**Records supplied:**
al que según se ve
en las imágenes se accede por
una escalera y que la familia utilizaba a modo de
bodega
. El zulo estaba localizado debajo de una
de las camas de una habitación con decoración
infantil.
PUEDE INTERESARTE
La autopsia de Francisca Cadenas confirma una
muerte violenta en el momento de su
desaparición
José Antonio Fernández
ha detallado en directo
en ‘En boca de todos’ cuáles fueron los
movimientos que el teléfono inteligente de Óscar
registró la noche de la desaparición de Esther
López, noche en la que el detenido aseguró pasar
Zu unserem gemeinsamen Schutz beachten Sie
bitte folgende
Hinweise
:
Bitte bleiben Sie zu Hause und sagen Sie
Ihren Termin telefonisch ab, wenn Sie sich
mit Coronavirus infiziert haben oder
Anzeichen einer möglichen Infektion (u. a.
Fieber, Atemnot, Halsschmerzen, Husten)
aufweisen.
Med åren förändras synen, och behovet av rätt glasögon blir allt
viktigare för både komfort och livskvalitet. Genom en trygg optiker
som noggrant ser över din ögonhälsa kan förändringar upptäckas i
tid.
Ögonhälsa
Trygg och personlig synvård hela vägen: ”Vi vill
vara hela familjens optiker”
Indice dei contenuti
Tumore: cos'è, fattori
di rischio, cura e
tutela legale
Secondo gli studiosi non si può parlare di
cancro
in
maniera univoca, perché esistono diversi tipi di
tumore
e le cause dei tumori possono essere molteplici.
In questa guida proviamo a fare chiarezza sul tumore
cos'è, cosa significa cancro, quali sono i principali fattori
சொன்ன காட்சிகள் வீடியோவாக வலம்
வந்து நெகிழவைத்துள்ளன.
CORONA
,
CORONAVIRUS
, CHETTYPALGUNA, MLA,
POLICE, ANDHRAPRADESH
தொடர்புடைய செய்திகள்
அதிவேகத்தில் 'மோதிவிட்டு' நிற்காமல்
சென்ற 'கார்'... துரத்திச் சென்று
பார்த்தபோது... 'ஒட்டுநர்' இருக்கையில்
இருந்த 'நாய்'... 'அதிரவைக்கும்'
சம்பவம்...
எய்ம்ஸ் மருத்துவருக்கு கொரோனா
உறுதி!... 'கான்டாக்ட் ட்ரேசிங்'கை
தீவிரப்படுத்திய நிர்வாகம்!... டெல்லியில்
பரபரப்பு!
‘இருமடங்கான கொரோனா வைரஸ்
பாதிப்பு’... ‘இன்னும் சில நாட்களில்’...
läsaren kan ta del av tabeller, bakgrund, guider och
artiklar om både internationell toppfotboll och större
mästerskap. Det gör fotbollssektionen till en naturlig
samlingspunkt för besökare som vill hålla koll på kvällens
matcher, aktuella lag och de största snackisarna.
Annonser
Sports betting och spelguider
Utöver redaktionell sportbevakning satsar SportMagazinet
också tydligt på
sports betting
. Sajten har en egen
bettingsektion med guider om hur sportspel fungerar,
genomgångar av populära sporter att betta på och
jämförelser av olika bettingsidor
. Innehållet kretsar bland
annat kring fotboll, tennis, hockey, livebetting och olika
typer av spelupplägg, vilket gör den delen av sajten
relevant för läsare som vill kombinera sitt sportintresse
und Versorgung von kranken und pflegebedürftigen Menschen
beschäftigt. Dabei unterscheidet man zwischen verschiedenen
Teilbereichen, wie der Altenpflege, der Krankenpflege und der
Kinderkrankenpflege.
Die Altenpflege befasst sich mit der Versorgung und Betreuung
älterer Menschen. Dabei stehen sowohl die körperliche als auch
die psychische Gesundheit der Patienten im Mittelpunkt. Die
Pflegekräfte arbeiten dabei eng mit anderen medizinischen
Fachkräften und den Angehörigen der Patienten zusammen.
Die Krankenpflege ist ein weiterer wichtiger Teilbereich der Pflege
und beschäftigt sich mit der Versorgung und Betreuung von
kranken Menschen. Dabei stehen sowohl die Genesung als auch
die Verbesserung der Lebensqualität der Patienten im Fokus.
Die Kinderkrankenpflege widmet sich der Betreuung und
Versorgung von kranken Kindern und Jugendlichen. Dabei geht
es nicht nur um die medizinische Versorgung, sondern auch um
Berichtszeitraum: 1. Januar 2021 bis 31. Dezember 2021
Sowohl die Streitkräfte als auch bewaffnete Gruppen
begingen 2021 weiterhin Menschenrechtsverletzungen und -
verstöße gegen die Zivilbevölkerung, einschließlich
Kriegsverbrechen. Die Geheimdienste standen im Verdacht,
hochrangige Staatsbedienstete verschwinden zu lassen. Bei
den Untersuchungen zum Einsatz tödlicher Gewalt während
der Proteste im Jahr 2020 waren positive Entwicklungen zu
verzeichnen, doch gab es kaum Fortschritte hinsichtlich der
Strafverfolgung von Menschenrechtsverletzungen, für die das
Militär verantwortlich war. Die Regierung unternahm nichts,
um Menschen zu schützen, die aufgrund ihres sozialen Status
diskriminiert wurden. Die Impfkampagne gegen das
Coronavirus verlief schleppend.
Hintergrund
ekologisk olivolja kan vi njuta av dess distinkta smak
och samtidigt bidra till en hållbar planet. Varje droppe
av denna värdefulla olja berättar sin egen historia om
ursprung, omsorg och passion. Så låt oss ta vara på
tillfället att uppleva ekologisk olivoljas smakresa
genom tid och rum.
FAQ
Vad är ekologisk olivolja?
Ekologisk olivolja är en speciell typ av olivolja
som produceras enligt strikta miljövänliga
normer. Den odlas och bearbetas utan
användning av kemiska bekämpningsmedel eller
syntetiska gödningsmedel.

**Instructions to follow:** Exactly as it appears above, write out the complete listing.

**Written reply:**
al que según se ve
en las imágenes se accede por
una escalera y que la familia utilizaba a modo de
bodega
. El zulo estaba localizado debajo de una
de las camas de una habitación con decoración
infantil.
PUEDE INTERESARTE
La autopsia de Francisca Cadenas confirma una
muerte violenta en el momento de su
desaparición
José Antonio Fernández
ha detallado en directo
en ‘En boca de todos’ cuáles fueron los
movimientos que el teléfono inteligente de Óscar
registró la noche de la desaparición de Esther
López, noche en la que el detenido aseguró pasar
Zu unserem gemeinsamen Schutz beachten Sie
bitte folgende
Hinweise
:
Bitte bleiben Sie zu Hause und sagen Sie
Ihren Termin telefonisch ab, wenn Sie sich
mit Coronavirus infiziert haben oder
Anzeichen einer möglichen Infektion (u. a.
Fieber, Atemnot, Halsschmerzen, Husten)
aufweisen.
Med åren förändras synen, och behovet av rätt glasögon blir allt
viktigare för både komfort och livskvalitet. Genom en trygg optiker
som noggrant ser över din ögonhälsa kan förändringar upptäckas i
tid.
Ögonhälsa
Trygg och personlig synvård hela vägen: ”Vi vill
vara hela familjens optiker”
Indice dei contenuti
Tumore: cos'è, fattori
di rischio, cura e
tutela legale
Secondo gli studiosi non si può parlare di
cancro
in
maniera univoca, perché esistono diversi tipi di
tumore
e le cause dei tumori possono essere molteplici.
In questa guida proviamo a fare chiarezza sul tumore
cos'è, cosa significa cancro, quali sono i principali fattori
சொன்ன காட்சிகள் வீடியோவாக வலம்
வந்து நெகிழவைத்துள்ளன.
CORONA
,
CORONAVIRUS
, CHETTYPALGUNA, MLA,
POLICE, ANDHRAPRADESH
தொடர்புடைய செய்திகள்
அதிவேகத்தில் 'மோதிவிட்டு' நிற்காமல்
சென்ற 'கார்'... துரத்திச் சென்று
பார்த்தபோது... 'ஒட்டுநர்' இருக்கையில்
இருந்த 'நாய்'... 'அதிரவைக்கும்'
சம்பவம்...
எய்ம்ஸ் மருத்துவருக்கு கொரோனா
உறுதி!... 'கான்டாக்ட் ட்ரேசிங்'கை
தீவிரப்படுத்திய நிர்வாகம்!... டெல்லியில்
பரபரப்பு!
‘இருமடங்கான கொரோனா வைரஸ்
பாதிப்பு’... ‘இன்னும் சில நாட்களில்’...
läsaren kan ta del av tabeller, bakgrund, guider och
artiklar om både internationell toppfotboll och större
mästerskap. Det gör fotbollssektionen till en naturlig
samlingspunkt för besökare som vill hålla koll på kvällens
matcher, aktuella lag och de största snackisarna.
Annonser
Sports betting och spelguider
Utöver redaktionell sportbevakning satsar SportMagazinet
också tydligt på
sports betting
. Sajten har en egen
bettingsektion med guider om hur sportspel fungerar,
genomgångar av populära sporter att betta på och
jämförelser av olika bettingsidor
. Innehållet kretsar bland
annat kring fotboll, tennis, hockey, livebetting och olika
typer av spelupplägg, vilket gör den delen av sajten
relevant för läsare som vill kombinera sitt sportintresse
und Versorgung von kranken und pflegebedürftigen Menschen
beschäftigt. Dabei unterscheidet man zwischen verschiedenen
Teilbereichen, wie der Altenpflege, der Krankenpflege und der
Kinderkrankenpflege.
Die Altenpflege befasst sich mit der Versorgung und Betreuung
älterer Menschen. Dabei stehen sowohl die körperliche als auch
die psychische Gesundheit der Patienten im Mittelpunkt. Die
Pflegekräfte arbeiten dabei eng mit anderen medizinischen
Fachkräften und den Angehörigen der Patienten zusammen.
Die Krankenpflege ist ein weiterer wichtiger Teilbereich der Pflege
und beschäftigt sich mit der Versorgung und Betreuung von
kranken Menschen. Dabei stehen sowohl die Genesung als auch
die Verbesserung der Lebensqualität der Patienten im Fokus.
Die Kinderkrankenpflege widmet sich der Betreuung und
Versorgung von kranken Kindern und Jugendlichen. Dabei geht
es nicht nur um die medizinische Versorgung, sondern auch um
Berichtszeitraum: 1. Januar 2021 bis 31. Dezember 2021
Sowohl die Streitkräfte als auch bewaffnete Gruppen
begingen 2021 weiterhin Menschenrechtsverletzungen und -
verstöße gegen die Zivilbevölkerung, einschließlich
Kriegsverbrechen. Die Geheimdienste standen im Verdacht,
hochrangige Staatsbedienstete verschwinden zu lassen. Bei
den Untersuchungen zum Einsatz tödlicher Gewalt während
der Proteste im Jahr 2020 waren positive Entwicklungen zu
verzeichnen, doch gab es kaum Fortschritte hinsichtlich der
Strafverfolgung von Menschenrechtsverletzungen, für die das
Militär verantwortlich war. Die Regierung unternahm nichts,
um Menschen zu schützen, die aufgrund ihres sozialen Status
diskriminiert wurden. Die Impfkampagne gegen das
Coronavirus verlief schleppend.
Hintergrund
ekologisk olivolja kan vi njuta av dess distinkta smak
och samtidigt bidra till en hållbar planet. Varje droppe
av denna värdefulla olja berättar sin egen historia om
ursprung, omsorg och passion. Så låt oss ta vara på
tillfället att uppleva ekologisk olivoljas smakresa
genom tid och rum.
FAQ
Vad är ekologisk olivolja?
Ekologisk olivolja är en speciell typ av olivolja
som produceras enligt strikta miljövänliga
normer. Den odlas och bearbetas utan
användning av kemiska bekämpningsmedel eller
syntetiska gödningsmedel.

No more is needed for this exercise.